▶ [Aim of the exercise]
Pictures are to be left out; everything else in the records must be repeated exactly.

▶ [Working data]

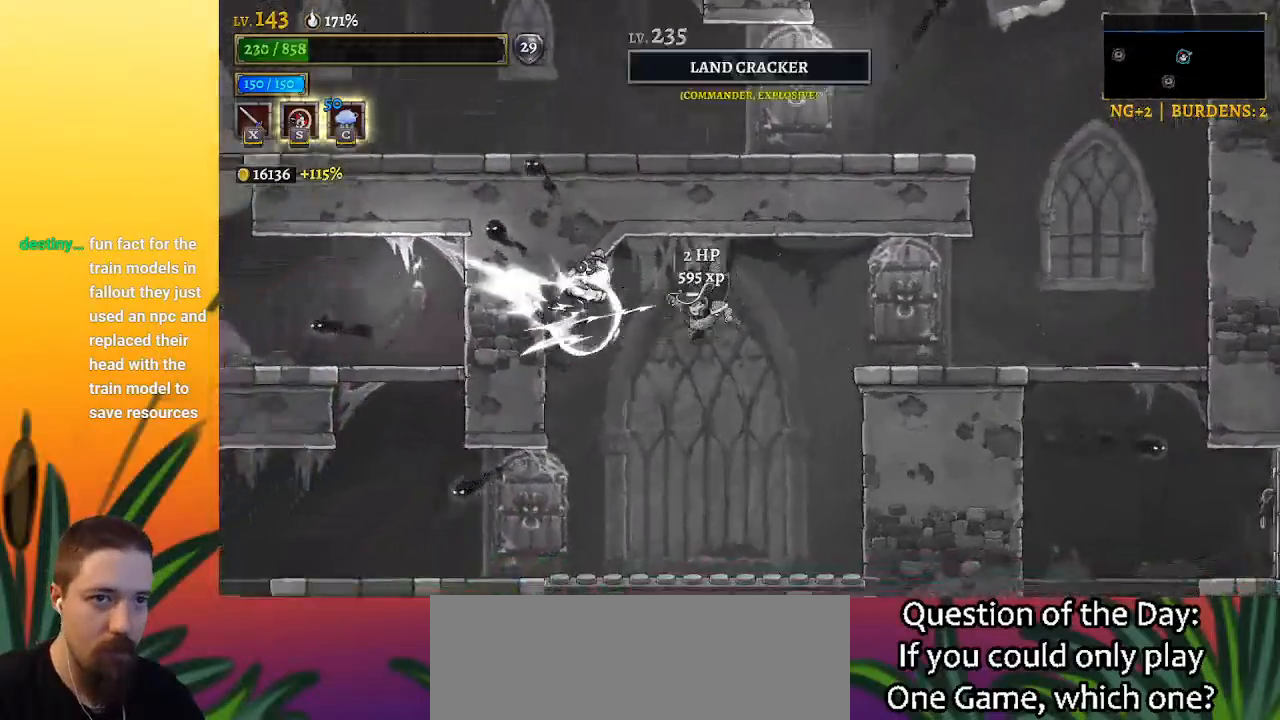
{"keys": [], "events": [[33, "left", "up"], [117, "z", "down"], [167, "x", "down"], [450, "right", "down"], [450, "x", "up"], [450, "z", "up"], [500, "right", "up"]]}
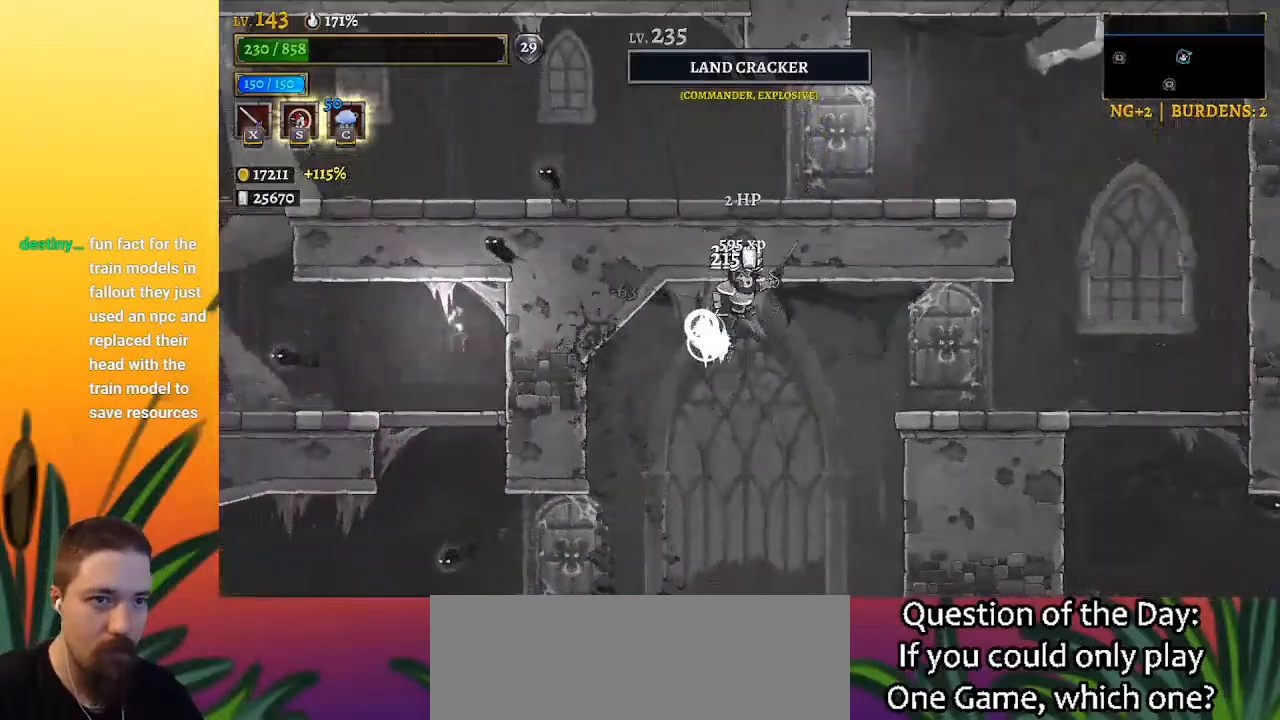
{"keys": ["d", "right"], "events": [[183, "d", "down"], [183, "right", "down"]]}
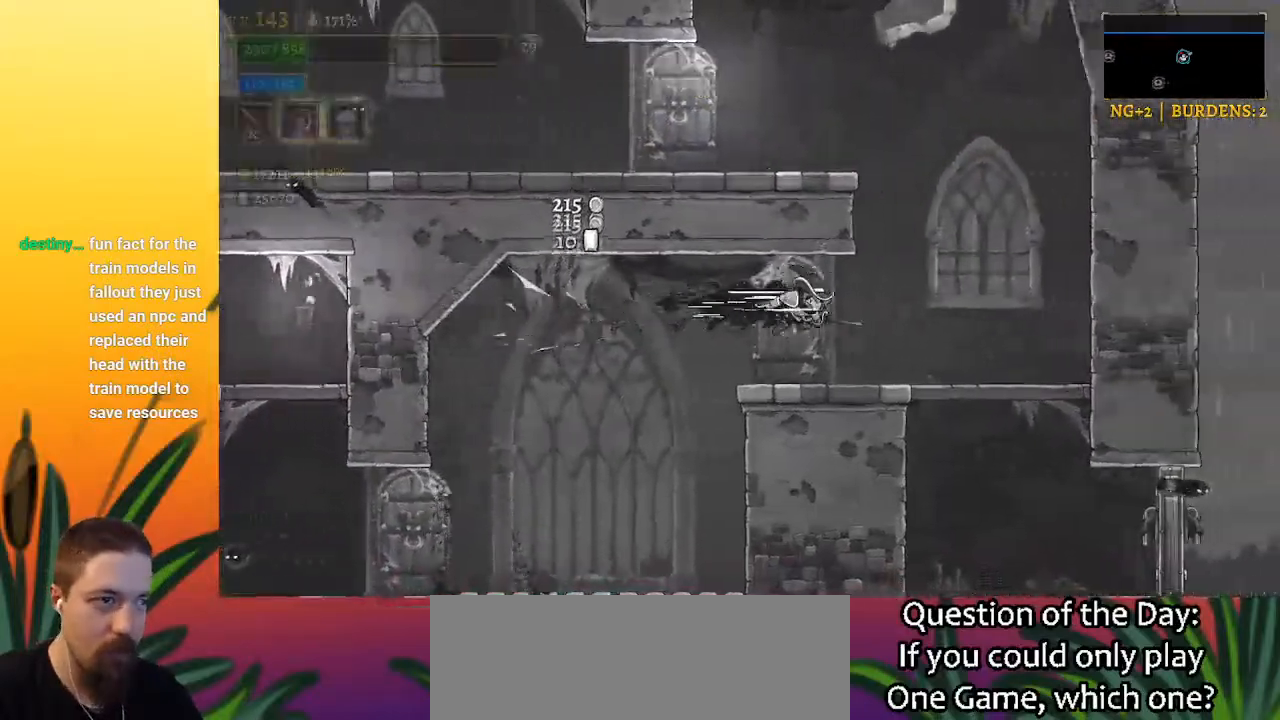
{"keys": ["right"], "events": [[150, "d", "up"]]}
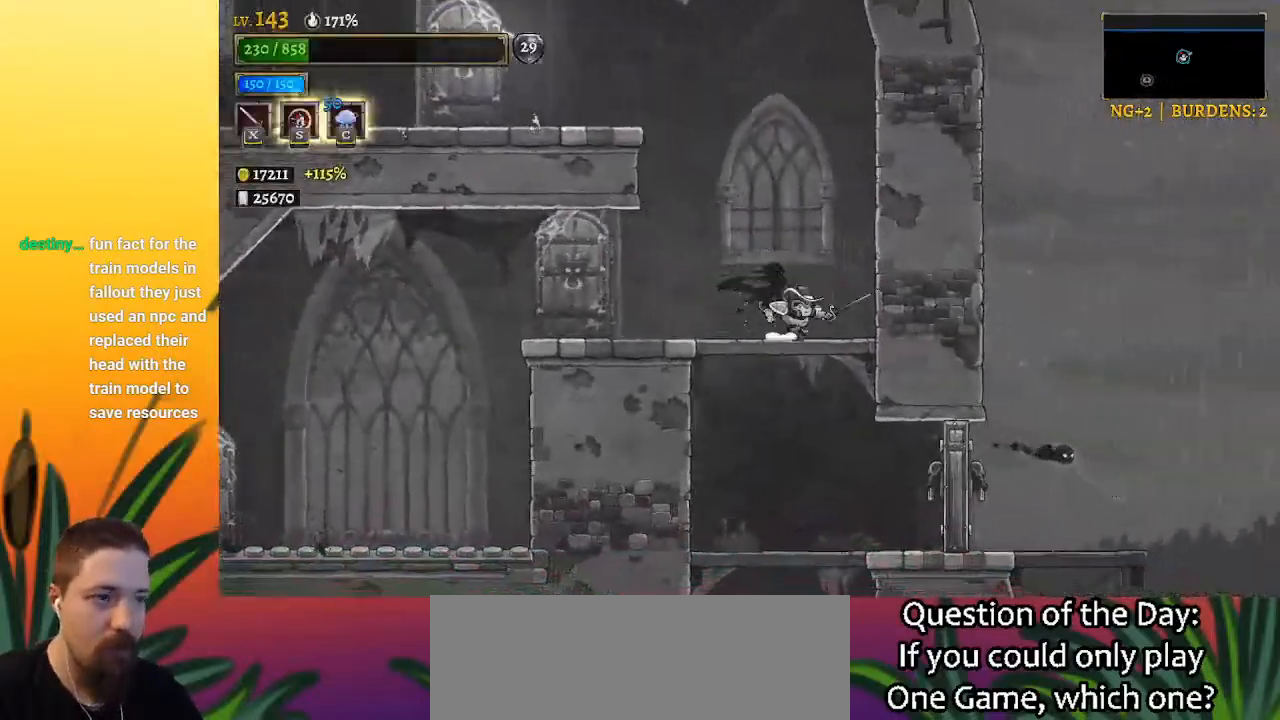
{"keys": ["right"], "events": [[17, "down", "down"], [17, "right", "up"], [167, "down", "up"], [167, "right", "down"], [300, "x", "down"], [350, "x", "up"]]}
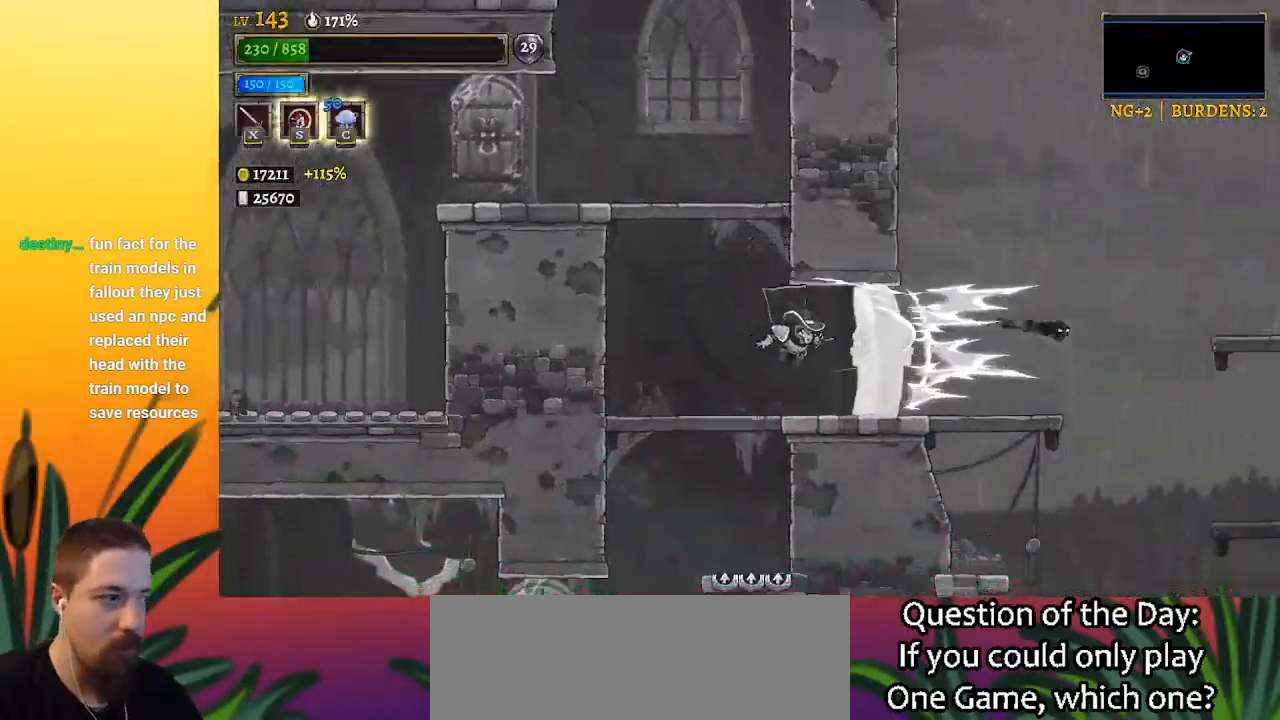
{"keys": [], "events": [[267, "right", "up"]]}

▶ [Exercise result]
{"keys": [], "events": [[33, "left", "up"], [117, "z", "down"], [167, "x", "down"], [450, "right", "down"], [450, "x", "up"], [450, "z", "up"], [500, "right", "up"]]}
{"keys": ["d", "right"], "events": [[183, "d", "down"], [183, "right", "down"]]}
{"keys": ["right"], "events": [[150, "d", "up"]]}
{"keys": ["right"], "events": [[17, "down", "down"], [17, "right", "up"], [167, "down", "up"], [167, "right", "down"], [300, "x", "down"], [350, "x", "up"]]}
{"keys": [], "events": [[267, "right", "up"]]}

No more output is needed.